The ever-expanding number of exchange-traded funds attract more financial advisors each year––54 percent reported using them in 2011 versus 45 percent in 2010, according to Cerulli Associates. [Data for 2012 won’t be available until later this year.]

Despite their growing popularity among advisors and the general investing public, a lot still is not understood about ETFs, says Robert Gregov, founder and president of Roche Financial Partners, an RIA based in Princeton, N.J.

“Even now when I present a model [to clients] and say that I use exchange-traded funds to execute it, I get some confused looks,” he says. “People still are learning about ETFs and that is true among RIAs, too.”

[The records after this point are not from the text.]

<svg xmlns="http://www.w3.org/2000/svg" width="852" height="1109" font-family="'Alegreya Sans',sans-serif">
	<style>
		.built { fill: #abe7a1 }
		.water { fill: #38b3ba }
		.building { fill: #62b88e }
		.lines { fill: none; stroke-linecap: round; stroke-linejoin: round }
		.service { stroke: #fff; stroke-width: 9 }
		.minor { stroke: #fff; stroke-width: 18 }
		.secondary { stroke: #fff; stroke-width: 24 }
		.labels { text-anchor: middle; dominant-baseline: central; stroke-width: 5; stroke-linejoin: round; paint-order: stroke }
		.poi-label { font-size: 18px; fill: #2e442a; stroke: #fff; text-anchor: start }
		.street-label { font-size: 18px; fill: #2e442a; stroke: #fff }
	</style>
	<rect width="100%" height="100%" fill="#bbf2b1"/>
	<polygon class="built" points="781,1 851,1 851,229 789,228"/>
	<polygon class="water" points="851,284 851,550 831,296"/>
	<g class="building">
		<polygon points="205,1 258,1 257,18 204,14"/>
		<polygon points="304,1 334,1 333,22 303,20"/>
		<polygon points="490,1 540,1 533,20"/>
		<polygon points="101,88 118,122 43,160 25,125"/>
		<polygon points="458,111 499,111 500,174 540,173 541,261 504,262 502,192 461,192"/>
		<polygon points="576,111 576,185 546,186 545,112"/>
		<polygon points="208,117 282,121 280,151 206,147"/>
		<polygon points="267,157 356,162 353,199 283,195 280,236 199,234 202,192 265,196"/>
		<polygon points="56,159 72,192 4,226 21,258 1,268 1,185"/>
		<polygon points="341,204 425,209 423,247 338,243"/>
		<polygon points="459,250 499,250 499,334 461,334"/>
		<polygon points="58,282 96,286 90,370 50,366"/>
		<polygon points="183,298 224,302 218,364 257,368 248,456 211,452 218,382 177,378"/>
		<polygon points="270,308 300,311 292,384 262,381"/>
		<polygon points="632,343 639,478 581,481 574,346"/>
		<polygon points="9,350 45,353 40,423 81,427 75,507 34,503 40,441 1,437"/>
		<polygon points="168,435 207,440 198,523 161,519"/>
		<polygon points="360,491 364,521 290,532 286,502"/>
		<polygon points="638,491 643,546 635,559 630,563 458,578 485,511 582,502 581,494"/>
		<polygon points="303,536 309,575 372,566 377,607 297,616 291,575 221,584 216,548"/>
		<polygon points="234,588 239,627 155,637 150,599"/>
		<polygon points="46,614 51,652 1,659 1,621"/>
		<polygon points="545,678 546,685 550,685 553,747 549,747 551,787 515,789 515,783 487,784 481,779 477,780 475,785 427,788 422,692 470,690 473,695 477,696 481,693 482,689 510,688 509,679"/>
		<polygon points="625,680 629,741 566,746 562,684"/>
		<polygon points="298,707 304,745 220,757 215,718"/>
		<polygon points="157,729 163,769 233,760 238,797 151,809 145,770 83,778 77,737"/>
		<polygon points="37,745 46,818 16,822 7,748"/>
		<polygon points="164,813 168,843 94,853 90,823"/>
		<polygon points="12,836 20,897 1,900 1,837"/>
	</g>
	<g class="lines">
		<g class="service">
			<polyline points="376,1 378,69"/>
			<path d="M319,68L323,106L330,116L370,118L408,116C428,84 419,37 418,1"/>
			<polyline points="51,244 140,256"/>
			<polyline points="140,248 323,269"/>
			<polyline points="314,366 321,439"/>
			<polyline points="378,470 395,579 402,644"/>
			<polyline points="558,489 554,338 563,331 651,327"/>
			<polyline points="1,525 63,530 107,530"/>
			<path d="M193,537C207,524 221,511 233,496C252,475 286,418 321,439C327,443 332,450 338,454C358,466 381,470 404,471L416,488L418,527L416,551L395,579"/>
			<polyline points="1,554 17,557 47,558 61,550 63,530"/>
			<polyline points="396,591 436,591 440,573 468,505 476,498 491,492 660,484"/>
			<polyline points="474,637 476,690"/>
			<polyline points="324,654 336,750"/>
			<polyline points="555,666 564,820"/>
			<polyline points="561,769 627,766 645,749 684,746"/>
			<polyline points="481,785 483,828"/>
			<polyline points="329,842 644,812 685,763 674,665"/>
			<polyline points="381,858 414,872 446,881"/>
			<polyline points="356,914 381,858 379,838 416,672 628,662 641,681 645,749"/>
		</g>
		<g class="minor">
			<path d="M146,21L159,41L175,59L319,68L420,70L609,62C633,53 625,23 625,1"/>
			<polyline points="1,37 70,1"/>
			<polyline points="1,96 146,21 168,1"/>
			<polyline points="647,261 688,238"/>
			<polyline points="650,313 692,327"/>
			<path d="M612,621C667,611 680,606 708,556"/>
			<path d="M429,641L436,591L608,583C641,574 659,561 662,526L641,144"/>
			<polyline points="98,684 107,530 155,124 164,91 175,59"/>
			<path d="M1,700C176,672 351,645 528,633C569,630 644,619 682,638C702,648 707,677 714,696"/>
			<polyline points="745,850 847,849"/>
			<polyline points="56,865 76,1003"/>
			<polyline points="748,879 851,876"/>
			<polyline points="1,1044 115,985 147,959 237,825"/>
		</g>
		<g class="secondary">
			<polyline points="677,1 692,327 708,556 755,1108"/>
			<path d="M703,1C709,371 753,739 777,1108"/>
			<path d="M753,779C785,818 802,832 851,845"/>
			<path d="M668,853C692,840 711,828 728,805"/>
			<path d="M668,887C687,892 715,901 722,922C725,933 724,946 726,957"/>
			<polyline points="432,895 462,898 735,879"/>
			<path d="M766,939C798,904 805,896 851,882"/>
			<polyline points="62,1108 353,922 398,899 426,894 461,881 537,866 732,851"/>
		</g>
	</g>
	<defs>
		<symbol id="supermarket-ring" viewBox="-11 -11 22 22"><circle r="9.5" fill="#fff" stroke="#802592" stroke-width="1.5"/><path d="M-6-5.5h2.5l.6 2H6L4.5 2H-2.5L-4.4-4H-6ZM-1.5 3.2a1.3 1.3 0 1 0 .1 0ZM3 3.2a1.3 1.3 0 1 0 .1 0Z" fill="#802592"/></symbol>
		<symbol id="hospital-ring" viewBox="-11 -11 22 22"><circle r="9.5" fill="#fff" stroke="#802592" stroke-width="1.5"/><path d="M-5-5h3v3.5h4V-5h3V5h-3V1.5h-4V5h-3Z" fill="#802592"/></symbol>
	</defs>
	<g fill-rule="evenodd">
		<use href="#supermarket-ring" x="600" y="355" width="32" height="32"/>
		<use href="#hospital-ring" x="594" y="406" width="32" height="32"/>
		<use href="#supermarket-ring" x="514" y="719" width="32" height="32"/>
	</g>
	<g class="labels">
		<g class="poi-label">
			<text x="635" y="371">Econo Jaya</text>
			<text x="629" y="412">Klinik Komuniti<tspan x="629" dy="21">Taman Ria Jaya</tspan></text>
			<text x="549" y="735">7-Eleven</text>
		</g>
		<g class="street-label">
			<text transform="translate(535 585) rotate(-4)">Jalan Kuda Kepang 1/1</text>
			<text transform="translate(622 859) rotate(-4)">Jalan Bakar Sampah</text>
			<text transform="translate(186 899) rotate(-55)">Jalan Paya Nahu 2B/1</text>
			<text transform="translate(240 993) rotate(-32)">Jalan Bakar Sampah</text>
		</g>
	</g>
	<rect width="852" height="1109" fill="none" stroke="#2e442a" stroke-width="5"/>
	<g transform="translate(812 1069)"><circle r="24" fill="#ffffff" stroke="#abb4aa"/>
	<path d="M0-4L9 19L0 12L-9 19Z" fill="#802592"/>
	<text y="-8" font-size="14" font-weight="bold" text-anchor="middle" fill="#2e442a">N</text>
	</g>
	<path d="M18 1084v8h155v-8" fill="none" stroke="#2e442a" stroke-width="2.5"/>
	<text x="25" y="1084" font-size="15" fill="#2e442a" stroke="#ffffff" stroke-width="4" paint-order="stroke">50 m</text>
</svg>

For example, he notes, even though expense ratios for ETFs have dropped dramatically, advisors and clients still need to monitor brokerage costs and understand market pricing.

Gregov recently shared observations with two other industry principals during a webinar entitled “How You Can Benefit from the Growing Use of ETFs,” sponsored by Interactive Data, a financial data and market services company. Portfolio allocation, liquidity and price were among the topics covered during the one-hour session.

“Advisors do look at volume when choosing an ETF,” said Ugo Egbunike, a senior ETF specialist for Index Universe, an ETF news and research provider. “More important, though, is the bid/ask spread of the ETF versus the underlying securities.” He mentioned an article last year in The Wall St. Journal that said investors should consider the total entry and exit cost for holding an ETF for a full year.

Gregov said his shop compares the bid/ask spread of both the fund's holdings and the underlying stocks. “We also like to see some volume in a fund,” he noted. “You could say the bid/ask is an indication of the underlying securities' liquidity. But we like to see them in conjunction with each other.”

“Sometimes a lot of the liquidity can't be seen,” said Eric Pollackov, managing director of ETF Capital Markets for Charles Schwab. There are different markets in which to execute an order, and some may be more liquid than others. Pollakov said advisors who are unsure of where to best execute an order can talk to a professional at one of Schwab's two advisor-dedicated desks.

Pricing can get complicated since ETFs may trade throughout the day at a premium or discount to their net asset value. Gregov said he’ll take this into account when he moves into and out of a fund––particularly less liquid funds in areas such as small-cap emerging market equities. “I want to be sure when buying into the fund that we ask the [fund company] why the market price is deviating from the NAV.” he explained. “It could be that the ETF always trades at premium to NAV.”

But if the trading price is volatile and always rising and falling in relation to the NAV, he said he’ll consider buying another product.  

Gregov sets the asset allocation based on the strategy he's designed to meet a portfolio's goals. Then he assumes an active management role in choosing the asset classes, which he envisions as sleeves filled with passive ETFs. These vehicles must be transparent, tax efficient, and low cost.

Gregov's team will screen ETFs and compare their index holdings against the fund's holdings. He’s mindful of tracking error, which can disappoint clients if they expect the fund to closely track its benchmark. For this reason, Gregov said he avoids actively managed funds because “active managers can't guarantee they'll be holding exactly what they say.”

Gregov said he also avoids funds with complex investment or tax strategies that are difficult for clients to understand, as well as highly leveraged ETFs that use derivatives or debt to amplify their performance against the benchmark. He considers them to be daily trading vehicles that can rack up transaction costs and push down performance.

The webinar’s takeaway is that ETFs do have some ancillary issues to consider regarding things like bid/ask spreads and liquidity, but overall they empower financial advisors to fulfill a strategic, active management role over client portfolios in a time- and cost-efficient way.

“Assuming there’s efficient tracking [of the underlying index], ETFs will typically represent the sector or strategy intended,” Gregov said.